DBSCAN stands for Density-Based Spatial Clustering of Applications with Noise. It was first proposed by Martin Ester, Hans-Peter Kriegel, Jörg Sander, and Xiaowei Xu in 1996. You can read the original paper here. The core concept is to find clusters based on the density of points. DBSCAN identifies itself as the number of clusters, contrary to other popular clustering algorithm K-means.

The behaviour of DBSCAN is controlled by setting two parameters:

  • Epsilon (eps) which defines the radius of the neighbour around a point. It determines how close points should be to each other to be considered part of a cluster.

  • A minimum number of points (minPts) defines the minimum number of points required to form a dense region.

Simply speaking the procedure of clustering with DBSCAN is as follows:

1. Set parameters eps and minPts

2. Classification of each point into one of three categories:

  • Core points — has at least minPts within its eps radius,

  • Border points — a point that has fewer than minPts within its eps radius but is close to a core point,

  • Noise points — is not a core point or a border point.

3. Cluster formation — starting from a random core point, DBSCAN cluster points by recursively traversing through points and adding reachable points to the cluster. Border points form, of course, the border of the cluster.

4. Repeat step 3 until all core points belong to a cluster.

5. Put all non-clustered points to the outlier’s cluster.

This algorithm is included in an extremely popular data science library scikit-learn and we will use this implementation here.

Ball-tree algorithm

After dealing with the correct calculation of distance on a sphere there is one more thing to consider. DBSCAN in its naïve implementation uses brute-force to calculate distances between each point which is extremely memory inefficient. So long as you have a small or moderate database, and you can fit the distance matrix into your memory it is not an issue. However, for huge databases it is better to use a more memory-efficient algorithm to calculate distances: a ball tree. It makes DBSCAN more sensitive to epsilon value which is worth keeping in mind and is more complex to implement but it is already supported in scikit learn. We must include in scikit-learn DBSCAN an additional parameter algorithm=ball_tree.

Example: Clustering of gun violence dataset

The data set contains multiple columns which are not required for this demonstration, therefore we will only use three of them: incident_id, latitude and longitude. After dealing with missing values we have to change degrees to radians.

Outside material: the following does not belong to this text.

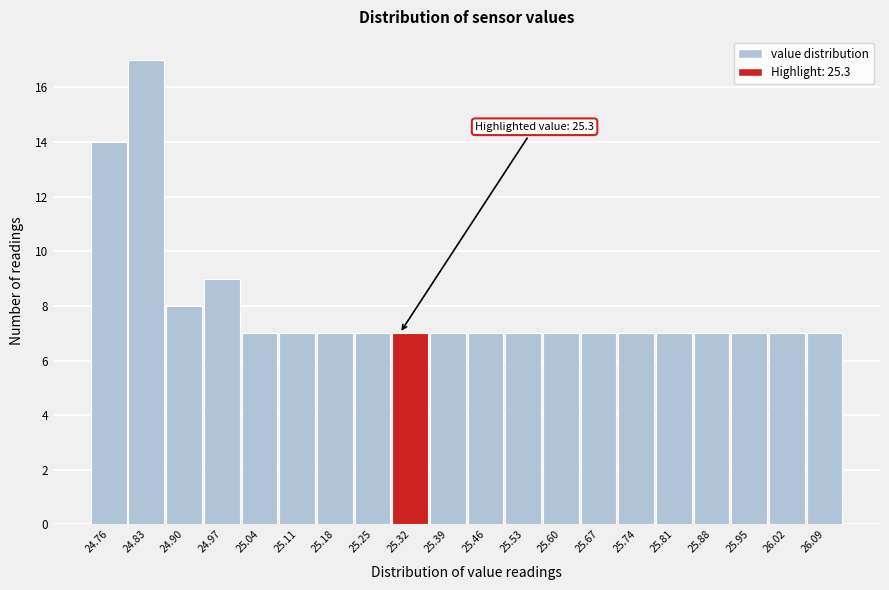

Which range on the x-axis has the tallest bar?

24.80 to 24.87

The data set contains multiple columns which are not required for this demonstration, therefore we will only use three of them: incident_id, latitude and longitude. After dealing with missing values we have to change degrees to radians.

data.dropna(inplace=True)
data["latitude_rad"] = np.deg2rad(data["latitude"])
data["longitude_rad"] = np.deg2rad(data["longitude"])

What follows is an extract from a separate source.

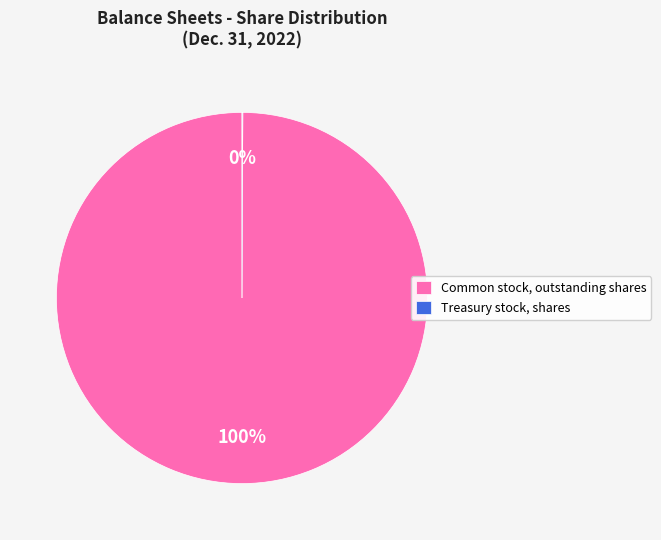

Is it true that Common stock, outstanding shares is 100% of the pie?

True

Next it’s time for configuring DBSCAN parameters. Let’s say we want to cluster all incidents that are within 200m from each other and there are at least 10 of them within that radius. This is, de facto, a definition of the core point.

kms_per_radian = 6371.0088  # radius of Earth in kilometers
epsilon = 0.2 / kms_per_radian
clustering = DBSCAN(eps=epsilon,
                    min_samples=10,
                    algorithm='ball_tree',
                    metric='haversine'
                    ).fit(data[["latitude_rad","longitude_rad"]])

Now, we can explore clusters generated by the algorithm. In this case the biggest cluster will be the one containing outliers (ca. 196,000 records). Below there is a box plot depicting sizes of 20 the biggest clusters (excluding outliers). Cluster number 18 contains almost 1,000 incidents. Let’s visualise it on the map.

Of course you have to optimise DBSCAN parameters to get clusters meeting your needs. In this case clusters 60 and 1 are both in Baltimore but are not treated as a single cluster (picture below). This is due to the narrow “bride” between them. By post-processing or optimalisation of DBSCAN parameters it is possible to fix it if this is required.